"Cannot infer the missing size in [-1, 0] when there are 0 elements" when using padding in custom converted TFJS model
Hi! I'm using a custom model for Background Matting, actually tested and working on ONNX Runtime, ONNX Runtime Web and Tensorflow (0.11 inference seconds on GPU). In order to use it I convert the PyTorch custom model to ONNX, then to Tensorflow and then to Tensorflow JS, using the recommended libraries such as onnx-tensorflow and tensorflowjs_converter.
The problem is that this model does not work at all with TensorflowJS and I've found out that the following error: "Cannot infer the missing size in [-1, 0] when there are 0 elements" is caused by the padding function of PyTorch and I just can't understand the reason why.
The problematic line is something like this:
from torch.nn import functional as F
x = F.pad(x, (3, 3, 3, 3))
I've done several tests and I'm sure that the problem with TFJS is caused only by this padding operation. In fact removing that from the model it works but messing up all the dimensions clearly, so it's a function that I need absolutely in my model. I have also another simplified version with less accurate results not using the padding and it works on TFJS.
Is this actually a TFJS bug? Is there a workaround to make padding work? Any help is very appreciated.
hi @FabioRomagnolo It could very possible that during the conversion of PyTorch => Onnx => TF => TFJS something might have lost in translation. Can you help to create a minimum model that includes only the pad function and share all the models artifacts from the conversion pipeline with us? thanks
Thanks for your response. I've converted this simple PyTorch model (don't care about the output names):
from torch import nn
from torch.nn import functional as F
class PadTest(nn.Module):
"""
A simple model executing padding operation on two input images to test the conversion to TFJS.
"""
def __init__(self, padding=None):
super().__init__()
if padding is None:
padding = [3, 3, 3, 3]
self.padding = padding
def forward(self, src, bgr):
padded_src = F.pad(src, self.padding)
padded_bgr = F.pad(bgr, self.padding)
return padded_src, padded_bgr
Converting into the ONNX simplified model by using onnx-simplifier, when I try to convert to Tensorflow it just crashes with error: "Invalid value in tensor used for shape: -3" inside a tf.slice() operation and this is bad already.
Anyway, ignoring the ONNX optimization and converting the raw ONNX model to TF and then to TFJS all seems to go well.
But even if the TF model works, the TFJS model just throws this error during execution: "Error: GatherV2: the index value 0 is not in [0, -1] " and this is the error which leads to the "Cannot infer the missing size in [-1, 0] when there are 0 elements" error in my original model.
This is the download link for the models. Clearly the simplified version of the TF model is not here because it crashes before completing the conversion as stated before.
@FabioRomagnolo I took a look at the generated models, it is quite complex, seems ONNX turns constants into sparse representation, is it possible to disable that during conversion?

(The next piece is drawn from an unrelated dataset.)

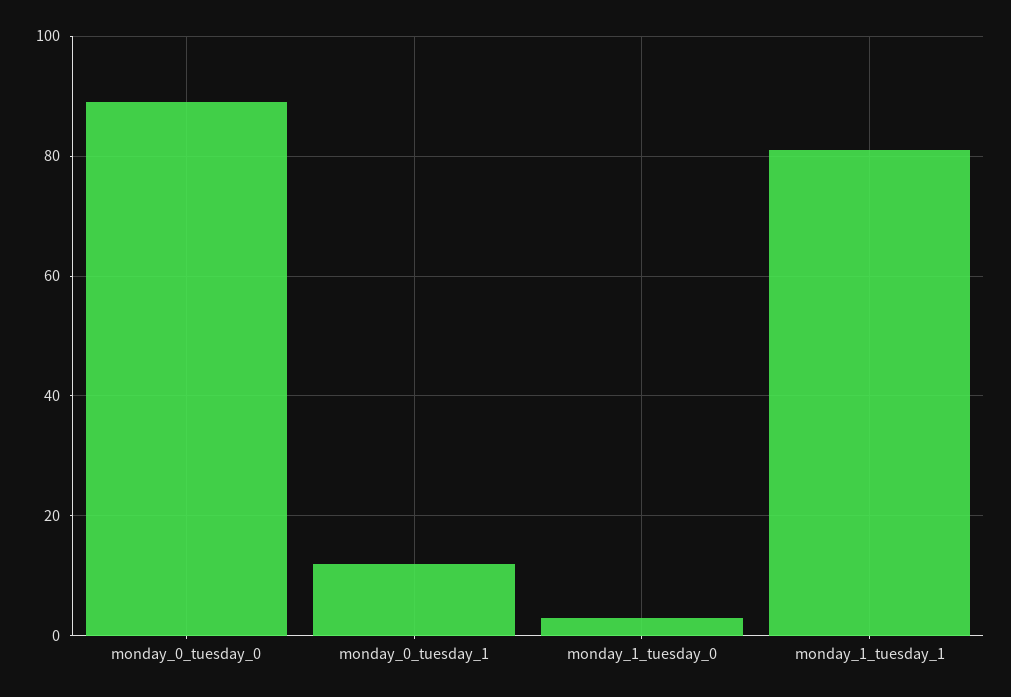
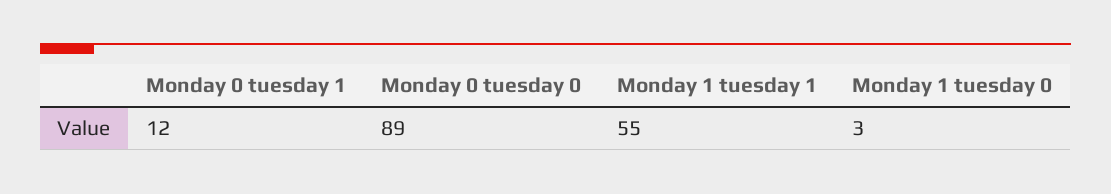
monday_1_tuesday_1: 80 -> 55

@FabioRomagnolo I took a look at the generated models, it is quite complex, seems ONNX turns constants into sparse representation, is it possible to disable that during conversion?
That's impossible, you can only change the opset* during conversion and wheter to do or not the constant folding, which does not relate to the problem described before.
*The compatible opset with my model is actually the version 12 because of Squeeze v13 operation not supported by ONNX -> Tensorflow converter
@FabioRomagnolo Any luck finding a solution to this issue?
@FabioRomagnolo Any luck finding a solution to this issue?
Actually no. I succeeded converting the native TensorFlow model to TensorFlow.js.
Hi, @FabioRomagnolo
Thank you for opening this issue. Since this issue has been open for a long time, the code/debug information for this issue may not be relevant with the current state of the code base.
The TFJs team is constantly improving the framework by fixing bugs and adding new features. We suggest you try the latest TFJs version with the latest compatible hardware configuration which could potentially resolve the issue. If you are still facing the issue, please create a new GitHub issue with your latest findings, with all the debugging information which could help us investigate.
Please follow the release notes to stay up to date with the latest developments which are happening in the Tensorflow.js space.
Thank you for your support and cooperation.
@gaikwadrahul8 Just for posterity, I solved this issue by using: https://github.com/PINTO0309/onnx2tf
This issue has been marked stale because it has no recent activity since 7 days. It will be closed if no further activity occurs. Thank you.
This issue was closed due to lack of activity after being marked stale for past 7 days.